Eppure il Giro continua a conservare un fascino speciale.
A Formia l’attesa è palpabile: riportare la città tra le sedi di tappa dopo oltre cinquant’anni rappresenta un evento storico, capace di trasformare il territorio in una vetrina nazionale e internazionale. Vetrine rosa, striscioni, allestimenti e iniziative stanno accompagnando il conto alla rovescia verso il via ufficiale.
Accanto all’entusiasmo, però, emergono anche le critiche degli appassionati più puri. C’è chi avrebbe voluto vedere il gruppo affrontare le salite simbolo del territorio, dalla Madonna della Civita fino alla “Salita di Pantani” sopra Fondi, considerata da molti un passaggio naturale per una tappa di questo livello.

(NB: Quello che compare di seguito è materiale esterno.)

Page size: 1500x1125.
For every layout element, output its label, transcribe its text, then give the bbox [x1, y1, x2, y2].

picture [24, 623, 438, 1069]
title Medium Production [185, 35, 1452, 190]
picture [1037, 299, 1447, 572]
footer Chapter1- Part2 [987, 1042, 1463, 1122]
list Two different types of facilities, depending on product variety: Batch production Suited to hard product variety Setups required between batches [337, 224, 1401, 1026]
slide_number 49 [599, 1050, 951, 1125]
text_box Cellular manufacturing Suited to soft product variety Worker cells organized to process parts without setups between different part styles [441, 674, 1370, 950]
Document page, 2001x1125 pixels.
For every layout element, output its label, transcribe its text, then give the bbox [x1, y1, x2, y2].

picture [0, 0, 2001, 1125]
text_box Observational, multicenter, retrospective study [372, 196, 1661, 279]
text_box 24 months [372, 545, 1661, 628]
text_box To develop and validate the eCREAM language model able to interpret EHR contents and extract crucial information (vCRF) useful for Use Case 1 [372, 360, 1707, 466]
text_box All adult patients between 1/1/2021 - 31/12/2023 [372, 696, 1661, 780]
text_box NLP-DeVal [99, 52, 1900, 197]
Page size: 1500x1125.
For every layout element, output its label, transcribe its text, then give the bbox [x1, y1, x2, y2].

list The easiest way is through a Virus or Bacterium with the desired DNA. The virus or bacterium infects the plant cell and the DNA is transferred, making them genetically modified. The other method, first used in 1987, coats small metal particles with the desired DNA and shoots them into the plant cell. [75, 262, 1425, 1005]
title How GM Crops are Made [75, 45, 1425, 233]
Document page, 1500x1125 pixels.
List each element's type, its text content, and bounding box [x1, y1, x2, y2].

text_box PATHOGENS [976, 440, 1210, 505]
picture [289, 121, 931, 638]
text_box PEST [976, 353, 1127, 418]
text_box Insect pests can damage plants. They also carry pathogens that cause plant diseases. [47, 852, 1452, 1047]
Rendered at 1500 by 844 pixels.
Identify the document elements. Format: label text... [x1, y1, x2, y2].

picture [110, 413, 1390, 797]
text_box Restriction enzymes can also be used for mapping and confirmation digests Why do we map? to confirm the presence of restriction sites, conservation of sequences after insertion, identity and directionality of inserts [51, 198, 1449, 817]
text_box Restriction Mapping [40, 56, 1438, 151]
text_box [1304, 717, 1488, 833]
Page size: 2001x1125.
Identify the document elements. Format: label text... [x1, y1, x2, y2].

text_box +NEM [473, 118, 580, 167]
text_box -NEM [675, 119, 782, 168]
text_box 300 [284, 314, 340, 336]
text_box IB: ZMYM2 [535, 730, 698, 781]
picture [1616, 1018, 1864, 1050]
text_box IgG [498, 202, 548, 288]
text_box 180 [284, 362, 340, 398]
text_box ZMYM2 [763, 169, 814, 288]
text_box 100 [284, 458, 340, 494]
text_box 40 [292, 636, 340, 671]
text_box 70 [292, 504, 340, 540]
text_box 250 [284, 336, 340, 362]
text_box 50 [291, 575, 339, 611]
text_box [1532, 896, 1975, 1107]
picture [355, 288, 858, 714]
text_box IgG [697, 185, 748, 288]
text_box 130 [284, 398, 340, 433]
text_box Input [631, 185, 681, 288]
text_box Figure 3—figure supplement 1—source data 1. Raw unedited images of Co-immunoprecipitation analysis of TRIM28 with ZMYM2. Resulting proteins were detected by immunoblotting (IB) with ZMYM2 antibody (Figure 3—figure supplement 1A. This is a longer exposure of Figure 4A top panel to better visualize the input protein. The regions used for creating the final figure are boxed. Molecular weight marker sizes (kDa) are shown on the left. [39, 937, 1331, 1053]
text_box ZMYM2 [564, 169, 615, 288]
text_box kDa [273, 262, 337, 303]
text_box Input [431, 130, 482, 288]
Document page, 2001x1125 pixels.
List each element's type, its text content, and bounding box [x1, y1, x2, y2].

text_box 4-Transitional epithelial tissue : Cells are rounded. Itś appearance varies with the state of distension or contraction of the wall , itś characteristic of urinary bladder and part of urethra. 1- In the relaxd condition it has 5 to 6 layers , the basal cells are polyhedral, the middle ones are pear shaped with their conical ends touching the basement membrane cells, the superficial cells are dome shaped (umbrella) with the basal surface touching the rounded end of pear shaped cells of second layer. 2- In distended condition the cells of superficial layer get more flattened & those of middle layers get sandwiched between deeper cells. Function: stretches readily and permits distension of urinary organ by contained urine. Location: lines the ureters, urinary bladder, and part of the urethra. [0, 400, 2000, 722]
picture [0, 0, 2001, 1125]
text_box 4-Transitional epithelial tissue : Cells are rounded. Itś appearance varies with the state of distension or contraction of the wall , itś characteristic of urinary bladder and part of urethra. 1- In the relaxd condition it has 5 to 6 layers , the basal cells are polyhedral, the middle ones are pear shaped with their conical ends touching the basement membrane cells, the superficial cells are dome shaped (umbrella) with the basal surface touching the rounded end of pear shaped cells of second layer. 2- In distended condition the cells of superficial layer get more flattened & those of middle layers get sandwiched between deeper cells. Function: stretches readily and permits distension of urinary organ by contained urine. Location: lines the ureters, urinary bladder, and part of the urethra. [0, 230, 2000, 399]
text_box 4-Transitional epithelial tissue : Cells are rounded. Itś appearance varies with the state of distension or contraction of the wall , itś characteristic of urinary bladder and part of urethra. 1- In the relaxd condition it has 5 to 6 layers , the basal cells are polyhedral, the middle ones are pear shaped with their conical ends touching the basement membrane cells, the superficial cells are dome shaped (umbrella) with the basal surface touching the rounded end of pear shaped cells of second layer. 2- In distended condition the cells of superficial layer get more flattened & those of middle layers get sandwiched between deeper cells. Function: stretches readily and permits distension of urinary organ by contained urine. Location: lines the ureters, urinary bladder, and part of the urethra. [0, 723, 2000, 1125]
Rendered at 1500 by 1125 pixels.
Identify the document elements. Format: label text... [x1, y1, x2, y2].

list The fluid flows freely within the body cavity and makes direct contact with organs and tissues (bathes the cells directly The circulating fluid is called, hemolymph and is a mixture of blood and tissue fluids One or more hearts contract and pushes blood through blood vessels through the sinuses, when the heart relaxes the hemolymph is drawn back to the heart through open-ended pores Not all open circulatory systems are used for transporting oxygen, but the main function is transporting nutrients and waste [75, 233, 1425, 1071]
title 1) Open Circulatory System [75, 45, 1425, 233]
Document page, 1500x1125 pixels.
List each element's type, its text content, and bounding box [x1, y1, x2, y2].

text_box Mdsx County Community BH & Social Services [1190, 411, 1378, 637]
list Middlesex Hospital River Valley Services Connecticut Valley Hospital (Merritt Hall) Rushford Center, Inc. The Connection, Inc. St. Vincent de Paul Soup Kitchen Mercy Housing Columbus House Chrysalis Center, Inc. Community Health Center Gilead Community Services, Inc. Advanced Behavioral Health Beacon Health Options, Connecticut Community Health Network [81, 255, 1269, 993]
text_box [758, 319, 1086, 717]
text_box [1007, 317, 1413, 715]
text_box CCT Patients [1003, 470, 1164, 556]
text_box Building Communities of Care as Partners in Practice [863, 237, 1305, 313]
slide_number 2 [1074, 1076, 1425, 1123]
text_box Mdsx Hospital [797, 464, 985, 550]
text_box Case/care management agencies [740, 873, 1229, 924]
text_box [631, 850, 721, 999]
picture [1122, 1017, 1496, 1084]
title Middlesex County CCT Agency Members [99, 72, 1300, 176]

Ma il Giro moderno è anche una gigantesca macchina organizzativa fatta di sicurezza, logistica e gestione del territorio. Le chiusure anticipate, le limitazioni e i controlli fanno parte di un evento che mobilita migliaia di persone tra atleti, tecnici, mezzi al seguito e spettatori.
Domani, allora, tra qualche inevitabile disagio e molta curiosità, il consiglio resta uno: fermarsi qualche minuto lungo il percorso e aspettare il passaggio del gruppo (partenza prevista da Formia verso le 10.45). Perché il Giro d’Italia, più che una corsa, continua a essere uno dei pochi eventi sportivi capaci di entrare gratuitamente nelle strade, nei quartieri e nella vita quotidiana delle persone.